### Information provided ###

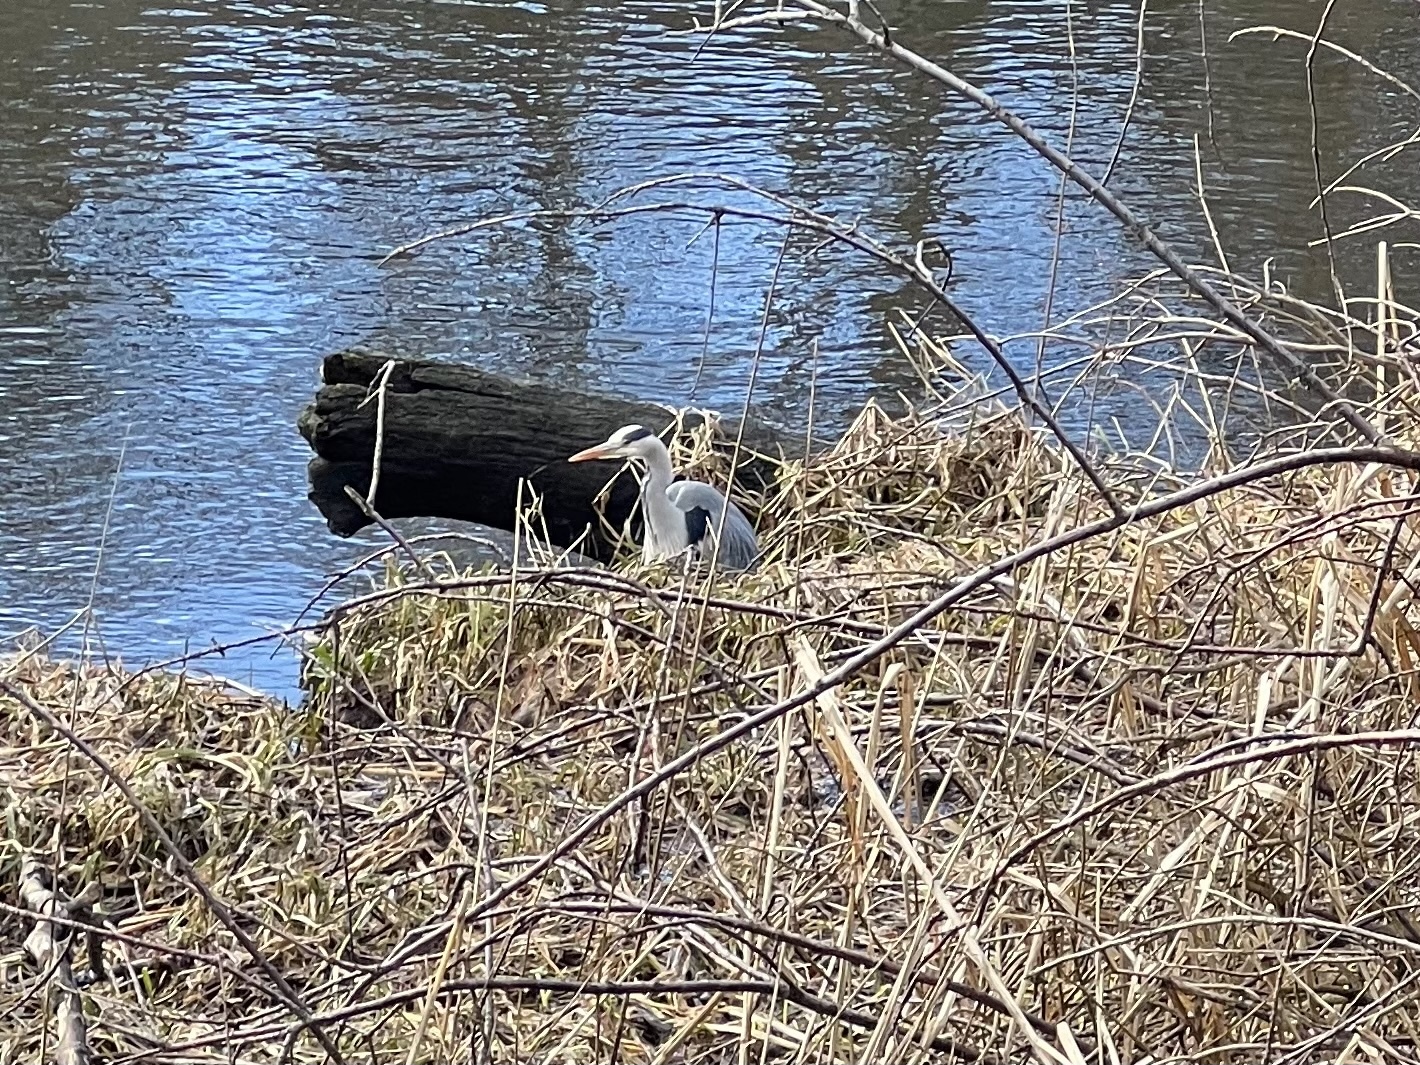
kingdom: Animalia
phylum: Chordata
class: Aves
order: Pelecaniformes
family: Ardeidae
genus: Ardea
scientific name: Ardea cinerea
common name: Grey heron
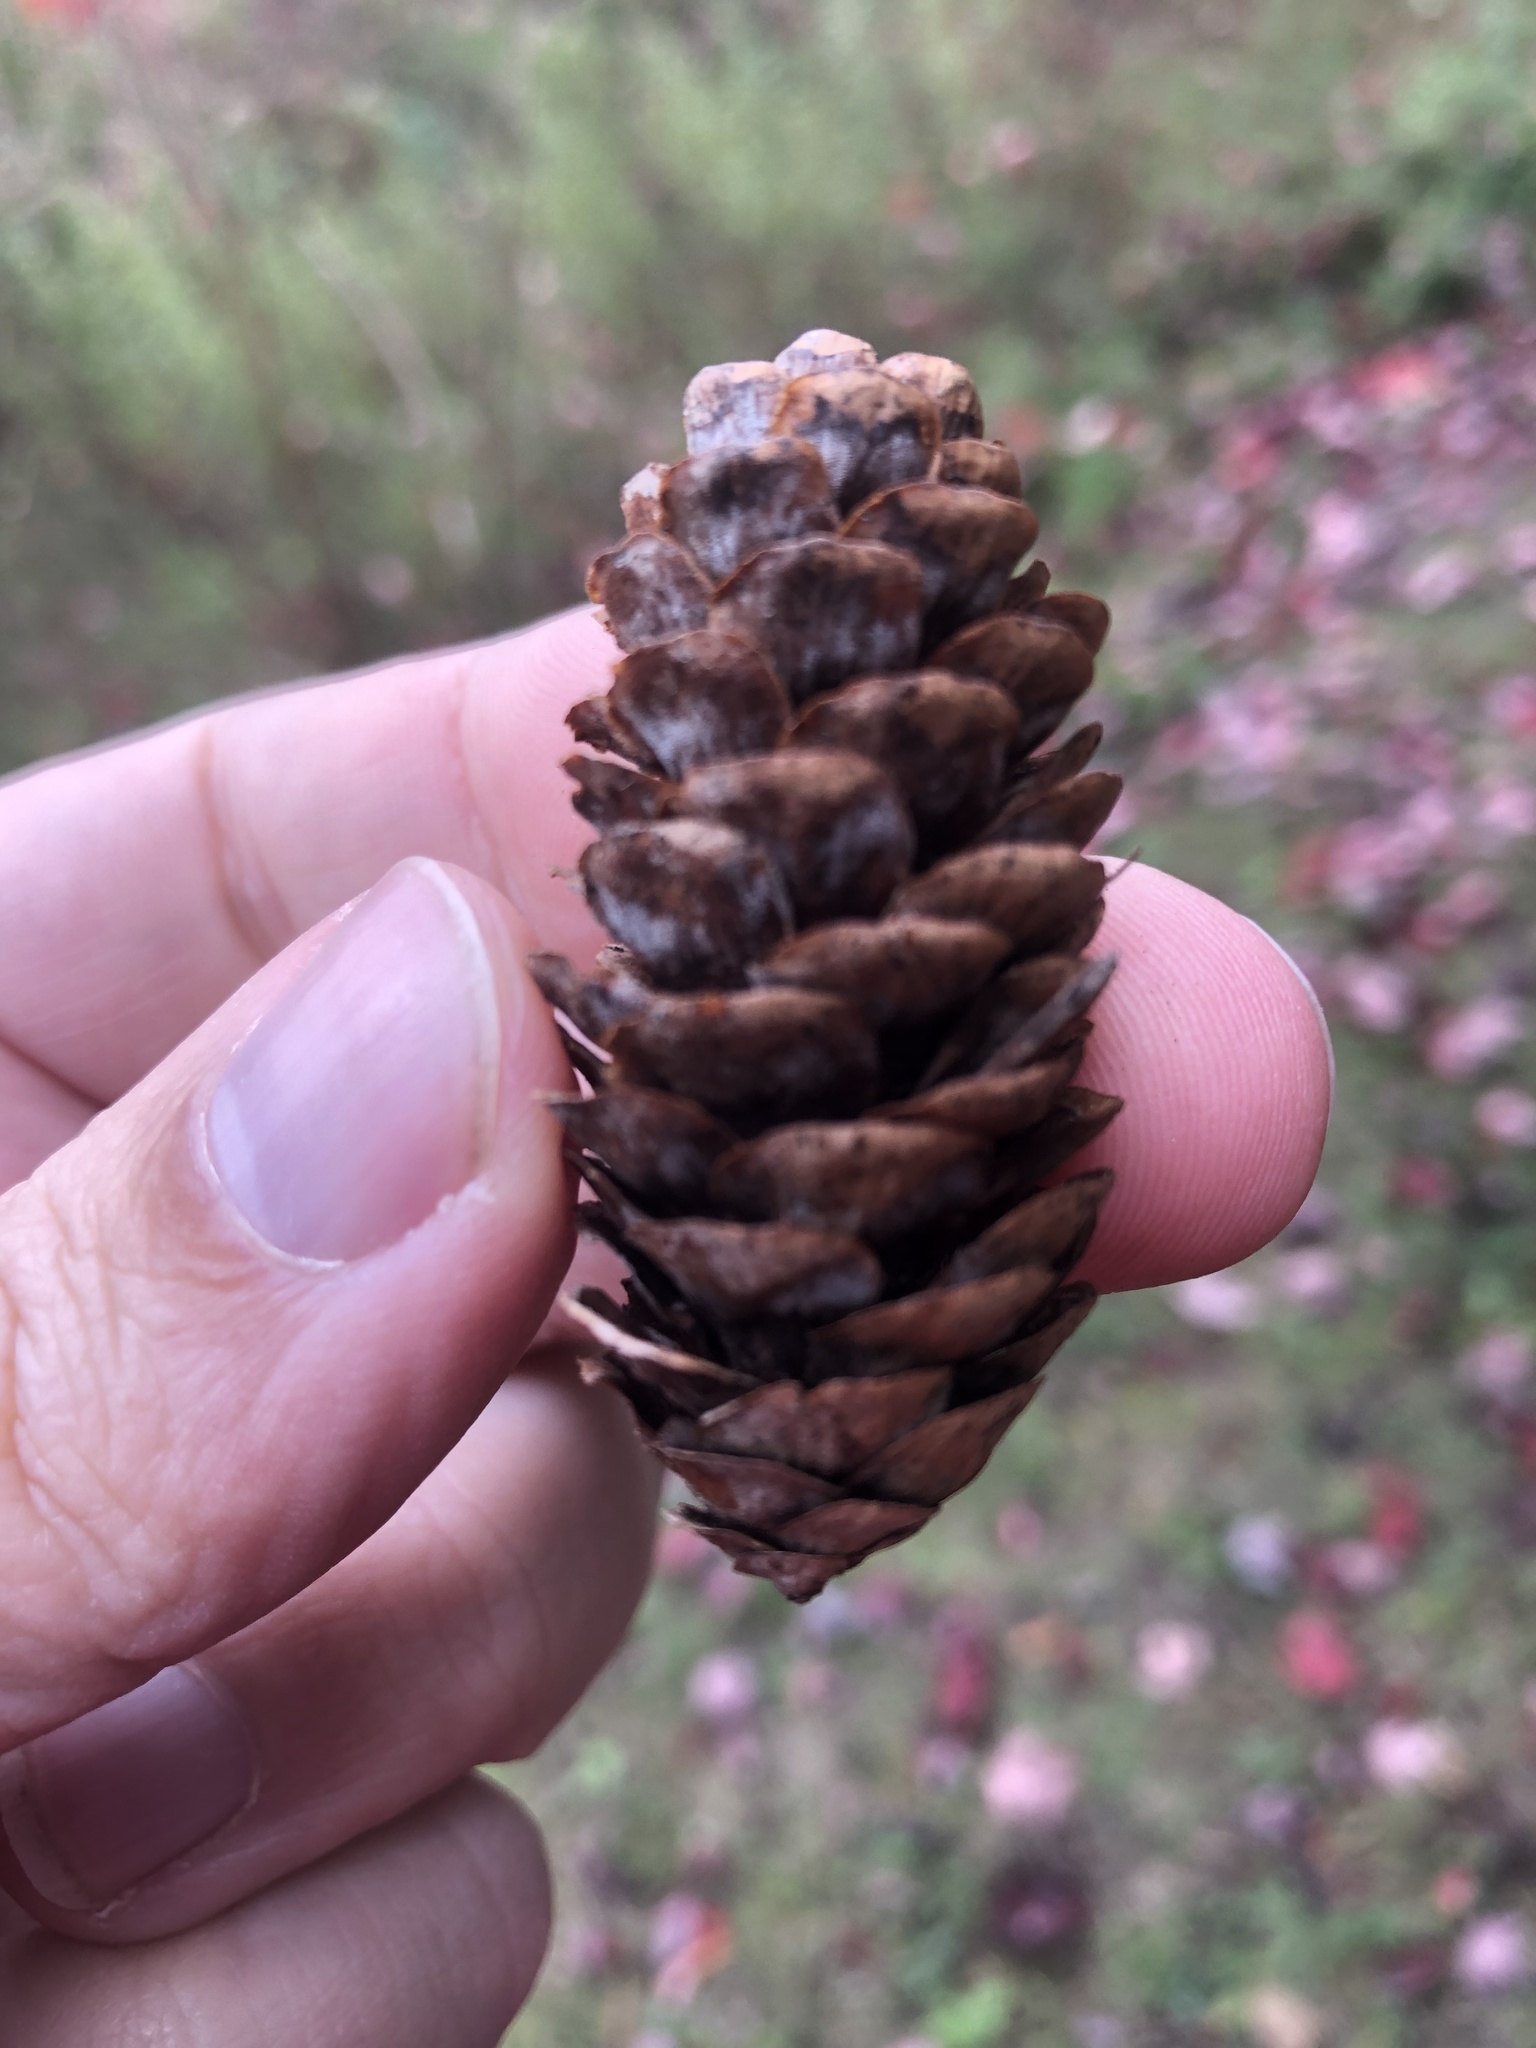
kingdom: Plantae
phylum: Tracheophyta
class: Pinopsida
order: Pinales
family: Pinaceae
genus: Picea
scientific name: Picea glauca
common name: White spruce
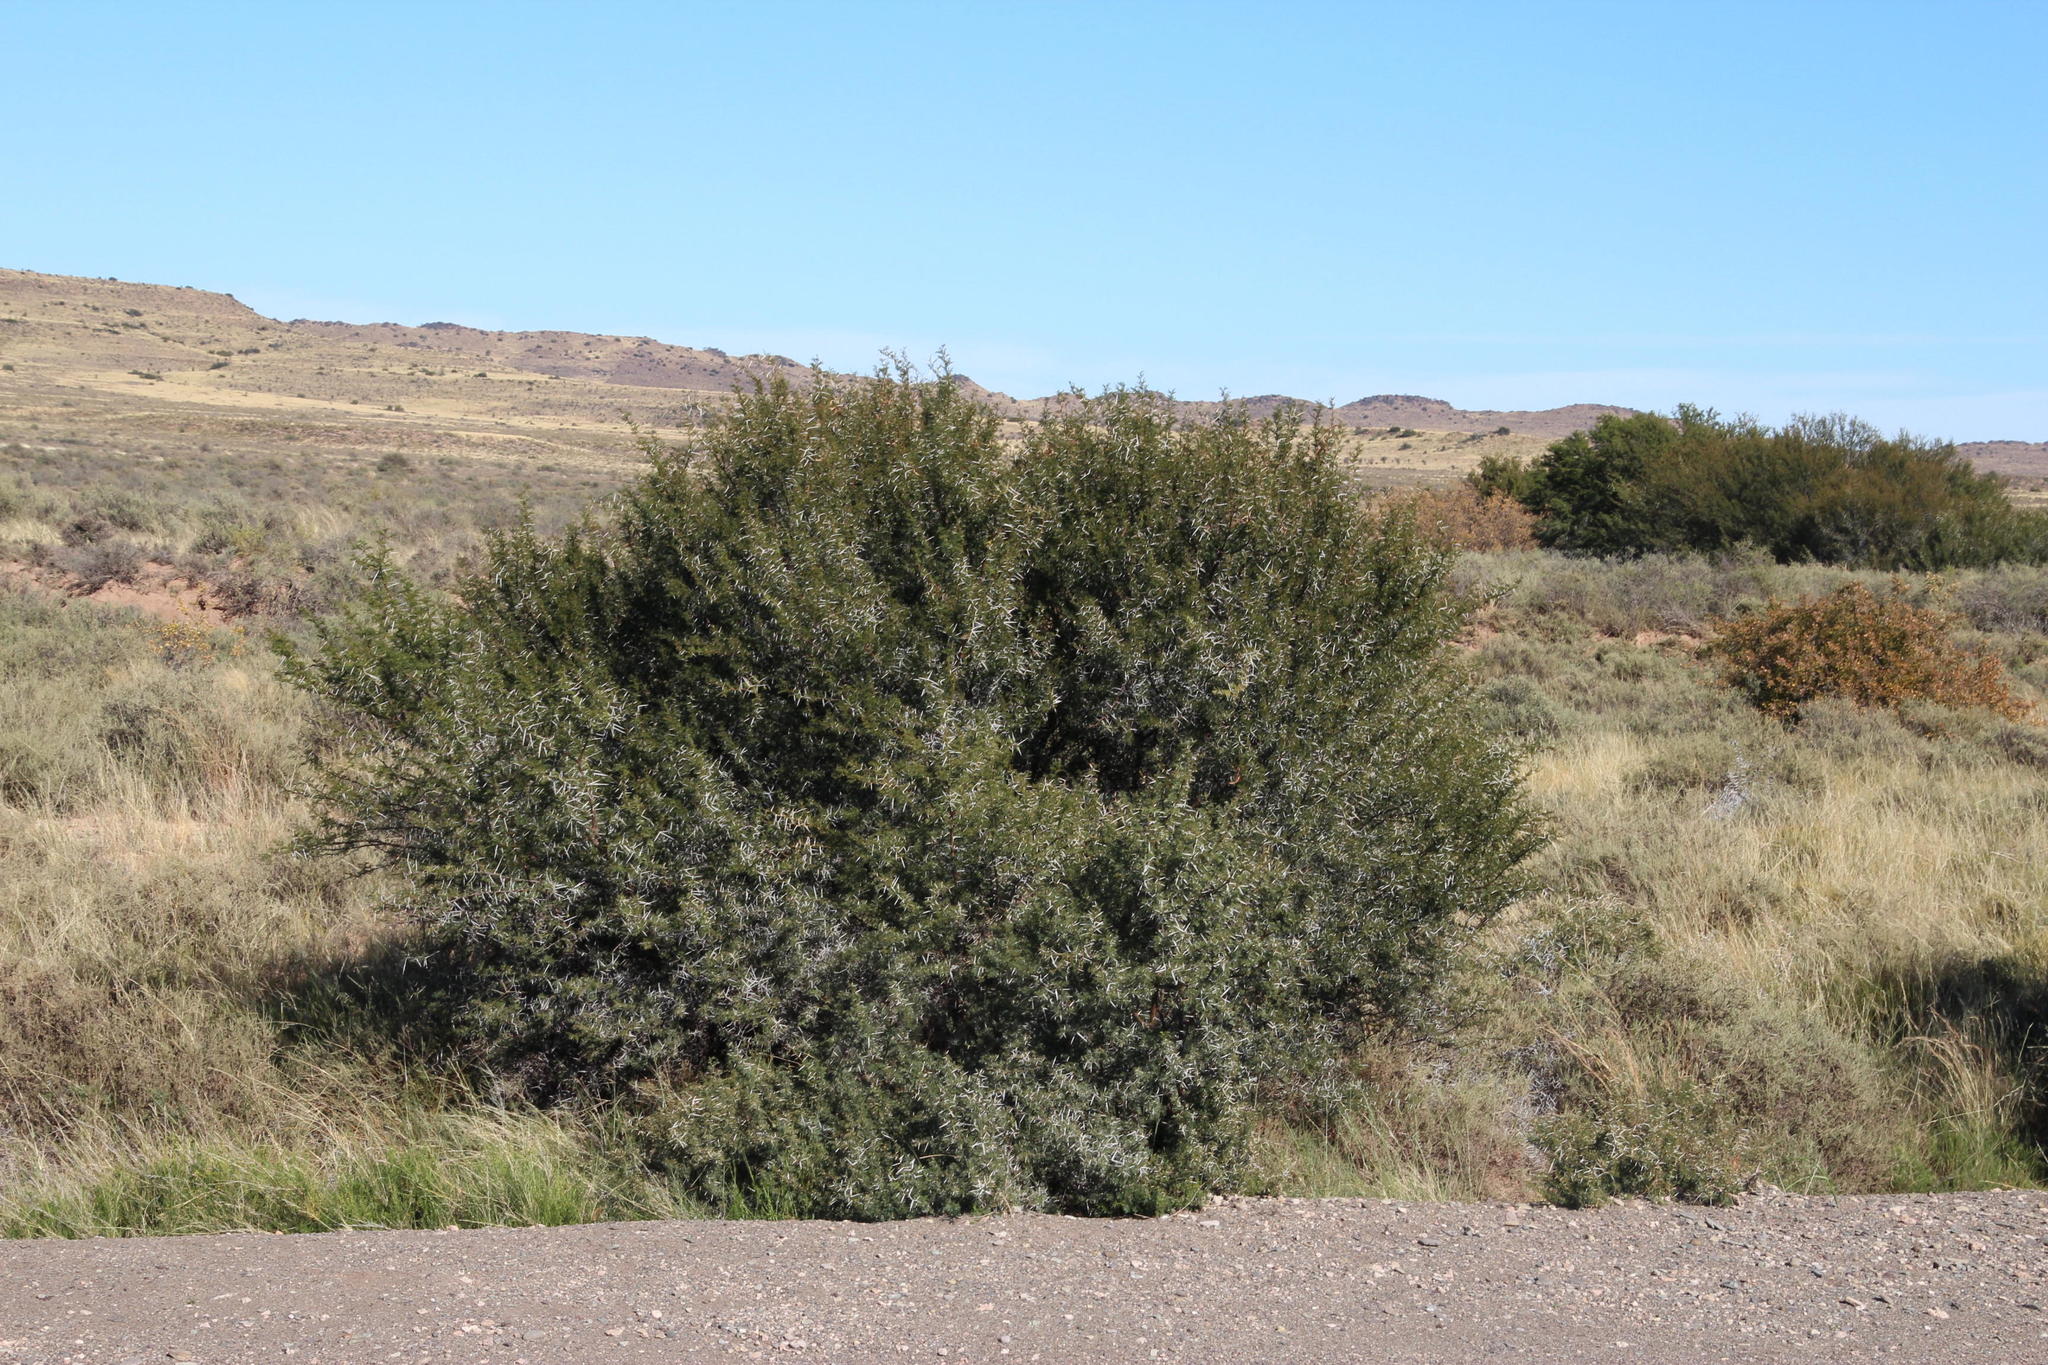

###

Written request: Write out the records from the line holding "common name: Grey heron" through the end of the records, with both ends included and the pictures left out. Swap "kingdom" for "realm" and leave everything else unchanged.

Final result:
common name: Grey heron
realm: Plantae
phylum: Tracheophyta
class: Pinopsida
order: Pinales
family: Pinaceae
genus: Picea
scientific name: Picea glauca
common name: White spruce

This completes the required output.